## [Work to complete]
A. In the Rights Agent succession provision, reproduce the passage between "(b) Parent shall" and "case may be.", inclusive, changing "first-class mail" to "certified mail".
B. In the Rights Agent succession provision, how far in advance must the Rights Agent send notice of its resignation?
C. Continue the Rights Agent succession provision beyond its final sentence.

## [Excerpt]
_ _ _

3.3 Appointment of Successor. The Rights Agent may resign at any time by giving written notice thereof to Parent and the CVR Holders specifying a date when such resignation shall take effect, which notice shall be sent at least 60 days prior to the date so specified. Parent shall have the right to remove the Rights Agent at any time by a Board Resolution specifying a date when such removal shall take effect. Notice of such removal shall be given by Parent to Rights Agent, which notice shall be sent at least 60 days prior to the date so specified.
(a) If the Rights Agent shall resign, be removed or become incapable of acting, Parent shall promptly appoint a qualified successor Rights Agent. The successor Rights Agent so appointed shall, forthwith upon its acceptance of such appointment in accordance with Section 3.4, become the successor Rights Agent. Notwithstanding the foregoing, if Parent fails to make such appointment within a period of sixty (60) days after giving notice of such removal or after it has been notified in writing of such resignation or incapacity by the resigning or incapacitated Rights Agent, then any CVR Holder may apply to any court of competent jurisdiction for the appointment of a new Rights Agent.
(b) Parent shall give notice of each appointment of a successor Rights Agent by mailing written notice of such event by first-class mail, postage prepaid, to the CVR Holders as their names and addresses appear in the CVR Register. Each notice shall include the name and address of the successor Rights Agent. If Parent fails to send such notice within ten (10) days after acceptance of appointment by a successor Rights Agent, the successor Rights Agent shall cause the notice to be mailed at the expense of Parent. Failure to give any notice provided for in this Section 3.3, however, shall not affect the legality or validity of the resignation or removal of the Rights Agent or the appointment of the successor Rights Agent, as the case may be.

_ _ _

Recorded data
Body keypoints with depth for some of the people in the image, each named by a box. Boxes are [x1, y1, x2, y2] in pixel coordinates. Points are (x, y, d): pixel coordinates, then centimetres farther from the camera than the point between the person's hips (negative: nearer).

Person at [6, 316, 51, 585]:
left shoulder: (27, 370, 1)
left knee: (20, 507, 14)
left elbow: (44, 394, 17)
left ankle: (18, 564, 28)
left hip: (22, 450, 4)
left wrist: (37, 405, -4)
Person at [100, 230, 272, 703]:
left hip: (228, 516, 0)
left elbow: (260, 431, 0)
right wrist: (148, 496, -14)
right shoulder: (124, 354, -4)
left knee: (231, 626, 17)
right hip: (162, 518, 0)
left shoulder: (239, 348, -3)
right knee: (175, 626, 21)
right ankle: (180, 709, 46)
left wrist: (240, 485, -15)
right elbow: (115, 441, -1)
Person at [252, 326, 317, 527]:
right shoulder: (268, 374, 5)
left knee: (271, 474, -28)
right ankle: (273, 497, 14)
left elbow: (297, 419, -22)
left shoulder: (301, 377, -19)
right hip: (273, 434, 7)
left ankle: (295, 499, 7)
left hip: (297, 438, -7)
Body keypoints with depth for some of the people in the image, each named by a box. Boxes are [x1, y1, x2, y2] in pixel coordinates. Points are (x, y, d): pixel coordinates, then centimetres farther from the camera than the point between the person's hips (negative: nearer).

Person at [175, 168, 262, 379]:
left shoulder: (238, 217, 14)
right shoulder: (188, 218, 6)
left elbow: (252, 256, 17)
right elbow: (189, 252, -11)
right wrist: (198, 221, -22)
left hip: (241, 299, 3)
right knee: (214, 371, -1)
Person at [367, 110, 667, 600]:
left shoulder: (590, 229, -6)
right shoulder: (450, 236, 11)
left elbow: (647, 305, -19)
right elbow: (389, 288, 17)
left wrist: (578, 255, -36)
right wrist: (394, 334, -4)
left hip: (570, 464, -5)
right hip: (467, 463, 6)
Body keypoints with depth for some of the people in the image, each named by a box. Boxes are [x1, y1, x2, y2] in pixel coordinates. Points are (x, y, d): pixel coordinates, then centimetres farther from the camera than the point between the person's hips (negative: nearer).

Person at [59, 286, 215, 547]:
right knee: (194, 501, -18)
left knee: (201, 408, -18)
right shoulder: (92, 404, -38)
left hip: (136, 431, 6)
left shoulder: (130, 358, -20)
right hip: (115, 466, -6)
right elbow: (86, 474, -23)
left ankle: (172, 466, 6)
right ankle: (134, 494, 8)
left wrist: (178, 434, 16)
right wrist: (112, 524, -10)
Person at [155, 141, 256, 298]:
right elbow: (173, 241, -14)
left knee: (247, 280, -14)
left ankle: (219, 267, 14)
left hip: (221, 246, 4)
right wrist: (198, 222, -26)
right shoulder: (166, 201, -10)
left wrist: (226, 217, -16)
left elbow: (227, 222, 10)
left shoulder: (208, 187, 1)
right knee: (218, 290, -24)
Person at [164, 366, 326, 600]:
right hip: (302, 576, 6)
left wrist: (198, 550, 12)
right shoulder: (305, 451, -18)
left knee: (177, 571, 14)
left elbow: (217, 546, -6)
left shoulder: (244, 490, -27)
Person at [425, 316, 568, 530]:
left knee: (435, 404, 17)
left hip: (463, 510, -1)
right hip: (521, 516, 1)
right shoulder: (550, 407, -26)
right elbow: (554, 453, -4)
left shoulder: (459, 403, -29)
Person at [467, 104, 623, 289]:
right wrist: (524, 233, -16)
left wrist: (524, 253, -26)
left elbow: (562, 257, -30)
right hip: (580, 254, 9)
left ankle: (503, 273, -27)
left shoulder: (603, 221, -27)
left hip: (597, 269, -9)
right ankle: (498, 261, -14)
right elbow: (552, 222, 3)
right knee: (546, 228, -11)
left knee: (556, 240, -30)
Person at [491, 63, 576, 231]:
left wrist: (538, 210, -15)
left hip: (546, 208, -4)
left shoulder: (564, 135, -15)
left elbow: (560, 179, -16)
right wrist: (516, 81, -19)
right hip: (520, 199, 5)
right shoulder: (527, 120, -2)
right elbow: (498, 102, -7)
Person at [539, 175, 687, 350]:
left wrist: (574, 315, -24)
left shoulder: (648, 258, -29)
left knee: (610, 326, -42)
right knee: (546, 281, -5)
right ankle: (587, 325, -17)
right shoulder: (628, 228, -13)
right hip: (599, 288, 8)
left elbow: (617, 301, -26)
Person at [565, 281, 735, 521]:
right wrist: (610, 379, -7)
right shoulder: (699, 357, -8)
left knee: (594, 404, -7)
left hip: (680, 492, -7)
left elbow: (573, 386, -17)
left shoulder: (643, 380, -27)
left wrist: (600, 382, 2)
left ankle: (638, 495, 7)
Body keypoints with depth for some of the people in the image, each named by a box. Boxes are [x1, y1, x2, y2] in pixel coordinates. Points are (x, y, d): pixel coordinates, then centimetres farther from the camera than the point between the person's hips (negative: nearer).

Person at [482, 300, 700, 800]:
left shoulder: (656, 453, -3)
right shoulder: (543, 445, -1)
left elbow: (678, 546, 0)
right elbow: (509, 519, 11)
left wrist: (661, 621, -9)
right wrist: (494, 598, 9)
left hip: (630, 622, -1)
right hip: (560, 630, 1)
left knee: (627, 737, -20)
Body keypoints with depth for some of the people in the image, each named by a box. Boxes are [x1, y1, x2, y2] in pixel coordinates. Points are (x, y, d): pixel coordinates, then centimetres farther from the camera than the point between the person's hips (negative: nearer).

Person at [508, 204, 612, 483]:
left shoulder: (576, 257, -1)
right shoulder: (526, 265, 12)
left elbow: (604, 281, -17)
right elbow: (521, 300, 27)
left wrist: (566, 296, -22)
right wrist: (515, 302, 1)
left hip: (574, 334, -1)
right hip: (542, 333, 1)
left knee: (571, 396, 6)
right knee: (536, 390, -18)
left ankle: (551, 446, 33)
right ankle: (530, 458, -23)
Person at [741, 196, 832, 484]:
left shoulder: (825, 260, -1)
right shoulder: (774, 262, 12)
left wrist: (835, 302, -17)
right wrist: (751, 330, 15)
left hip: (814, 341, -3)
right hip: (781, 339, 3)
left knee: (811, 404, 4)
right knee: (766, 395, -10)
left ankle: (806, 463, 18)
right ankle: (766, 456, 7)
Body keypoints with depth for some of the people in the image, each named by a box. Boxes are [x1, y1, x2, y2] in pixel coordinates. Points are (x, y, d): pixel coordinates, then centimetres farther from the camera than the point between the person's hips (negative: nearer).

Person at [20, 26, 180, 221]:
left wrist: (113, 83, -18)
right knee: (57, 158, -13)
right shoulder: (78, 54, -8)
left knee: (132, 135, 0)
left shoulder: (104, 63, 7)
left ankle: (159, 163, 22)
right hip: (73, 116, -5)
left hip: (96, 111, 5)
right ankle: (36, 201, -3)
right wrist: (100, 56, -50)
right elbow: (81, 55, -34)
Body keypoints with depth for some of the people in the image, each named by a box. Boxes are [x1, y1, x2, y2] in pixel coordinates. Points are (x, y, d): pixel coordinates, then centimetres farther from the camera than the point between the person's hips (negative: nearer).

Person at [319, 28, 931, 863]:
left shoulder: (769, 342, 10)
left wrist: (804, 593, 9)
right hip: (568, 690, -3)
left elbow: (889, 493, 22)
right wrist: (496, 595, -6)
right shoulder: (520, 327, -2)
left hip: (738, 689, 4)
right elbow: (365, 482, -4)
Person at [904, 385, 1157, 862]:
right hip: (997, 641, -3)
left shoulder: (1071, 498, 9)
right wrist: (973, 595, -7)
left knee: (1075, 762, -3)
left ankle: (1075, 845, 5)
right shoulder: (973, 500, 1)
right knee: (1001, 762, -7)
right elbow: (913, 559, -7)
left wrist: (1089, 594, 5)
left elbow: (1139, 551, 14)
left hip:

_ _ _

## [Your written answers]
A.
(b) Parent shall give notice of each appointment of a successor Rights Agent by mailing written notice of such event by certified mail, postage prepaid, to the CVR Holders as their names and addresses appear in the CVR Register. Each notice shall include the name and address of the successor Rights Agent. If Parent fails to send such notice within ten (10) days after acceptance of appointment by a successor Rights Agent, the successor Rights Agent shall cause the notice to be mailed at the expense of Parent. Failure to give any notice provided for in this Section 3.3, however, shall not affect the legality or validity of the resignation or removal of the Rights Agent or the appointment of the successor Rights Agent, as the case may be.

B. At least 60 days before the date it specifies for the resignation to take effect.

C.
(c) Notwithstanding anything to the contrary in this Section 3.3, unless consented to in writing by the Acting Holders, Parent shall not appoint as a successor Rights Agent any Person that is not a stock transfer agent of national reputation or the corporate trust department of a commercial bank.
3.4 Acceptance of Appointment by Successor. Every successor Rights Agent appointed hereunder shall execute, acknowledge and deliver to Parent and to the retiring Rights Agent an instrument accepting such appointment and a counterpart of this Agreement, and thereupon such successor Rights Agent, without any further act, deed or conveyance, shall become vested with all the rights, powers, trusts and duties of the retiring Rights Agent hereunder; but, on request of Parent or the successor Rights Agent, such retiring Rights Agent shall execute and deliver an instrument transferring to such successor Rights Agent all the rights, powers and trusts of the retiring Rights Agent hereunder.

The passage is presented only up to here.